**GIVEN TEXT:**
Intuit is one of the unsung success stories of Silicon Valley. The maker of software like Quicken, TurboTax, and QuickBooks has been around for 30 years and made $4.15 billion in revenue last year.Intuit’s founder, Scott Cook, believes that success can actually be dangerous to the company. At a seminar with Harvard Business School faculty, he said that “Success is a powerful thing, it tends to make companies stupid, and they become less and less innovative.”
According to Harvard Business School Working Knowledge, Cook argues that companies need to adopt the lean startup model pioneered by Eric Ries. That means “launching as quickly as possible with a “minimum viable product,” a bare-bones creation that includes just enough features to allow for useful feedback from early adopters. The company then releases a quick succession of product upgrades, forming hypotheses and conducting experiments with each new version along the way.”
Getting feedback early and often means the product improves quickly, picking up new users along the way.

**SUPPLIED RECORDS:**
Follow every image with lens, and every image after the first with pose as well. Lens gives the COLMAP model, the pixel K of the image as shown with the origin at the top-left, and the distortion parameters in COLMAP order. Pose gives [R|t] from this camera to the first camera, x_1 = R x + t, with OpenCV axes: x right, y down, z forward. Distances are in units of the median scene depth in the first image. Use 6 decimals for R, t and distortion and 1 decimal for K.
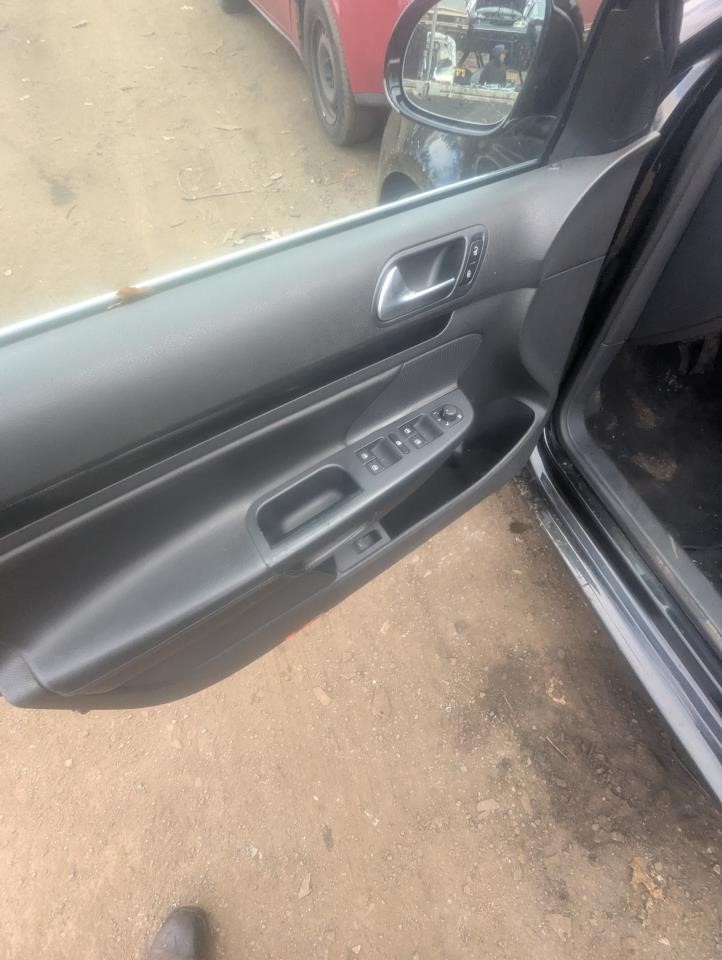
lens RADIAL K [[456.4, 0, 361.8], [0, 456.4, 482.7], [0, 0, 1]] dist [-0.000588, 0.003149]
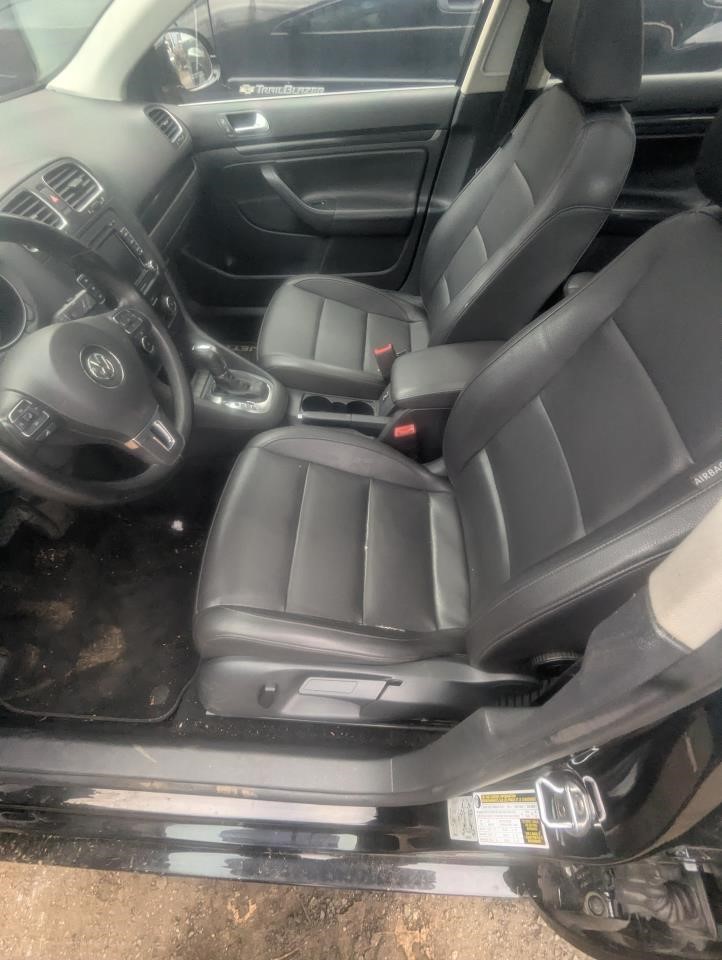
lens RADIAL K [[456.4, 0, 369.1], [0, 456.4, 480.5], [0, 0, 1]] dist [-0.000588, 0.003149]
pose [[0.376649, -0.712333, 0.592214, 0.560832], [0.774396, 0.592957, 0.220710, -0.027117], [-0.508376, 0.375478, 0.774964, -0.097633]]
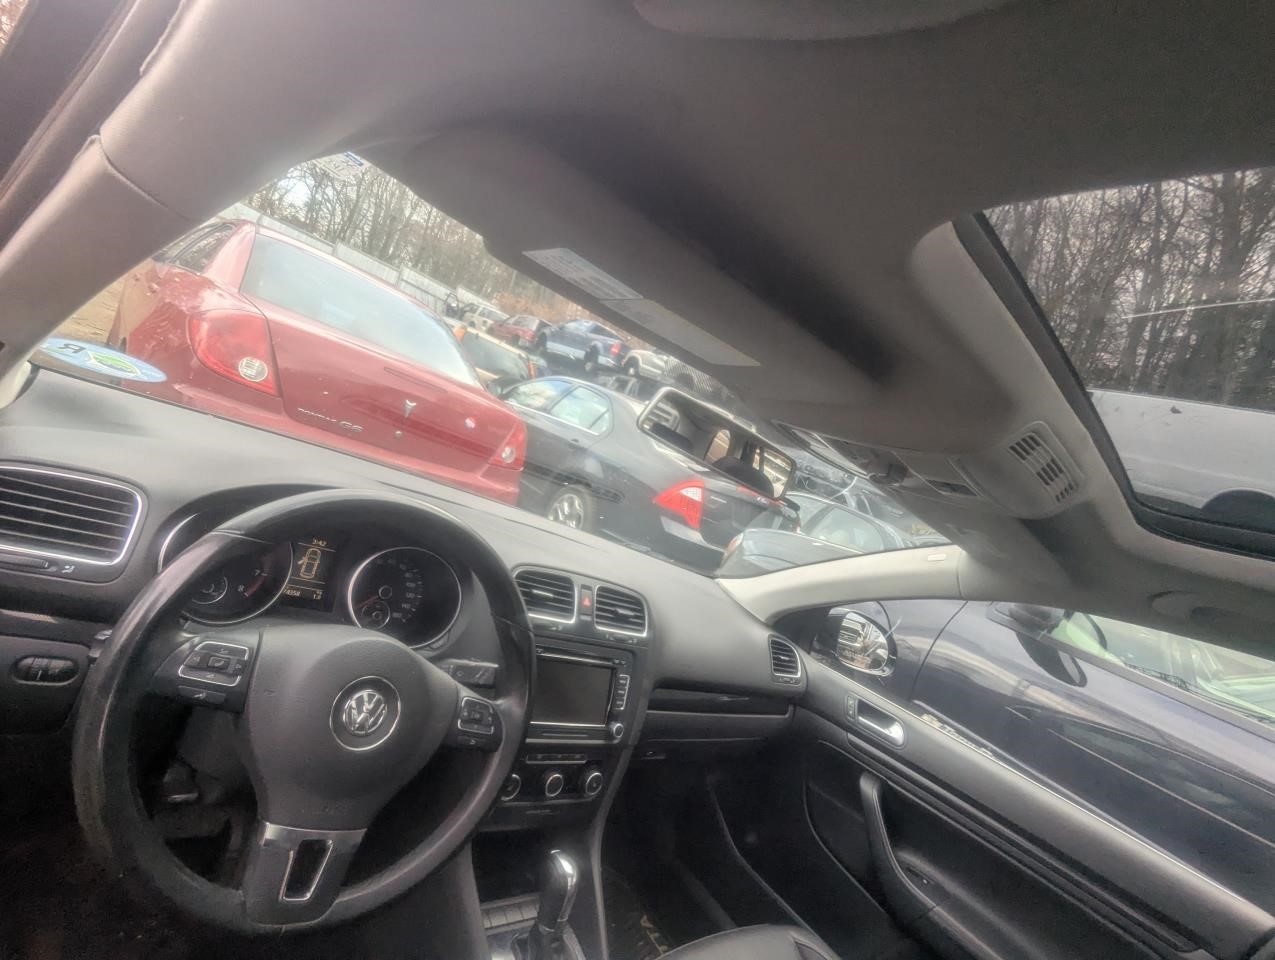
lens RADIAL K [[606.2, 0, 637.7], [0, 606.2, 479.8], [0, 0, 1]] dist [-0.000588, 0.003149]
pose [[0.849157, 0.389101, 0.357118, 0.805516], [0.028746, 0.641126, -0.766897, 0.023496], [-0.527358, 0.661482, 0.533231, -0.055200]]
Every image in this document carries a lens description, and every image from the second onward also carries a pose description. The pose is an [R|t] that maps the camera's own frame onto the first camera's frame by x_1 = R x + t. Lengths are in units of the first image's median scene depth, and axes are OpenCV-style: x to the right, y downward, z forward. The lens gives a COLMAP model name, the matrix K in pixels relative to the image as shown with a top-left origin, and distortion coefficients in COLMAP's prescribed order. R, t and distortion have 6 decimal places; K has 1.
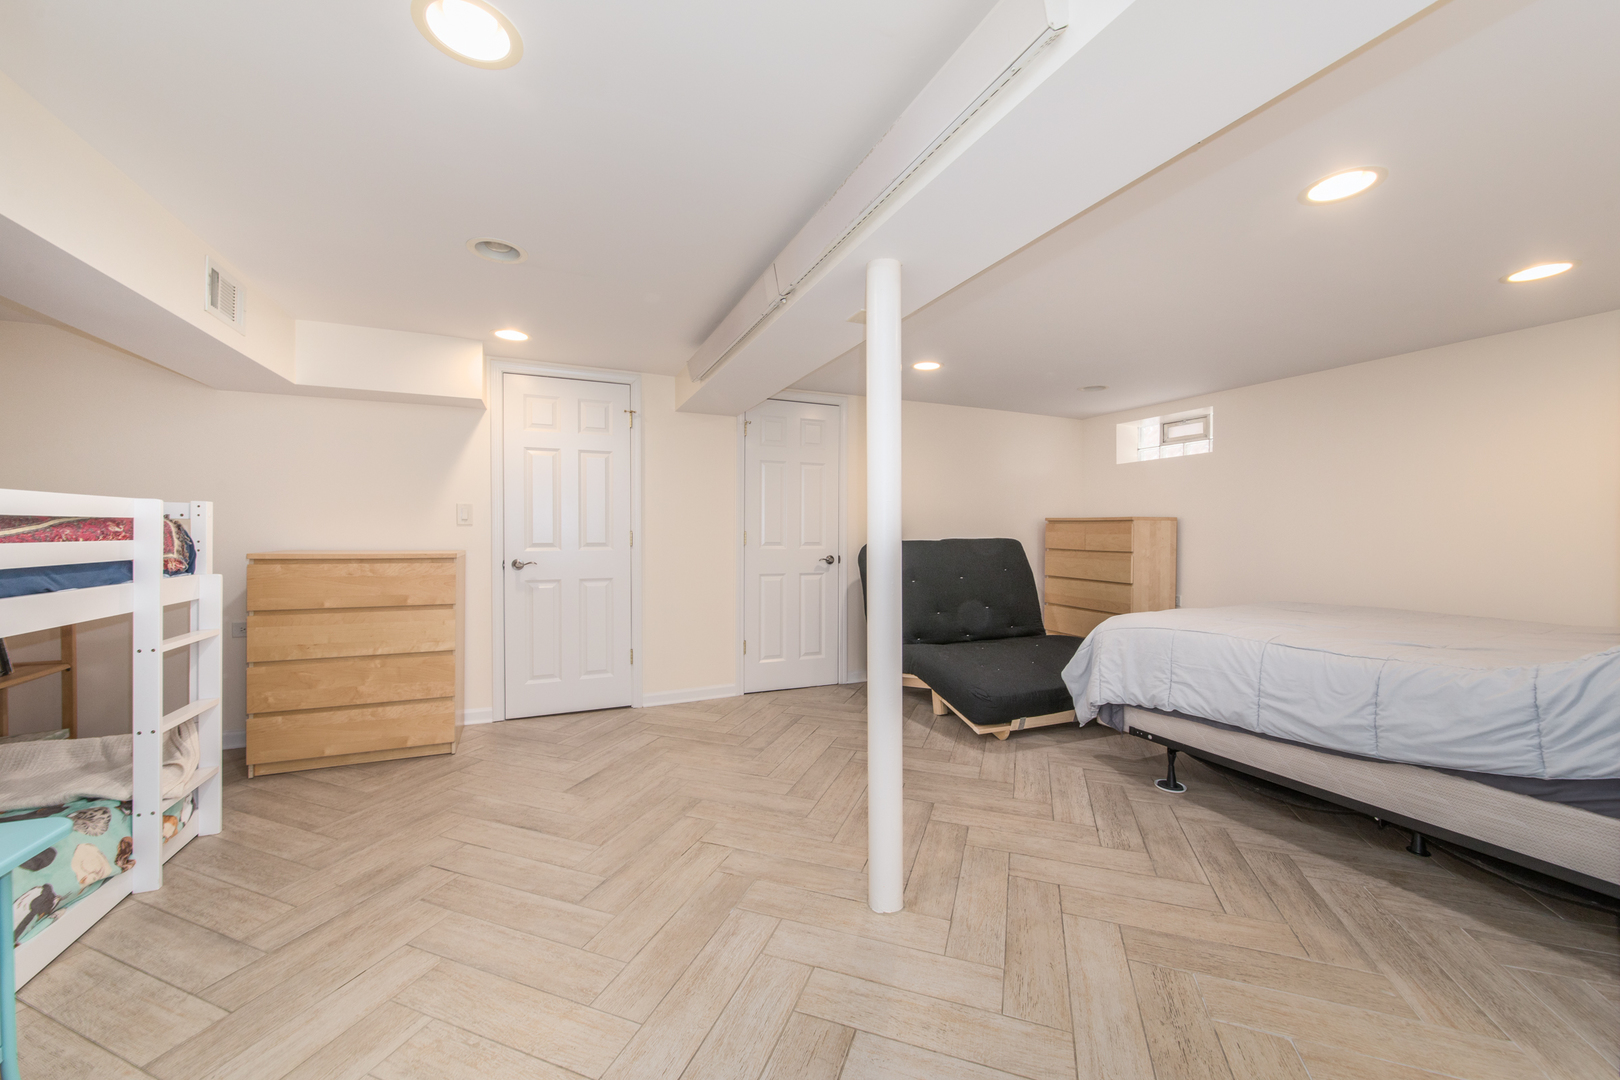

**WHAT YOU WILL DO:**
A – In the passage about Intuit, how much revenue did the company make last year?
B – Pick up the passage about Intuit and the lean startup model after its final sentence and keep writing.

**TASK RESULTS:**
A – $4.15 billion.

B –
That’s the polar opposite of the way many successful companies come up with new products. They spend years developing things, many of which are only minor improvements on what already exists. Once something’s set into motion, it has a great deal of inertia and can take a long time to stop, even if it’s not working.
That’s an easy way for a company to stagnate. However, adopting something like the lean startup model takes a significant cultural shift. It’s not easy to take product teams used to taking years and get them to take ideas from birth to execution in months. It also takes creating a culture that’s OK with failure and starting again, which is the opposite of what you see in many large companies.
Some companies choose to have a small part of their company, like a skunk works, to constantly try to innovate. But when it’s a small part of the company, you see small benefits. Far more effective is forcing a whole company to constantly experiment and innovate.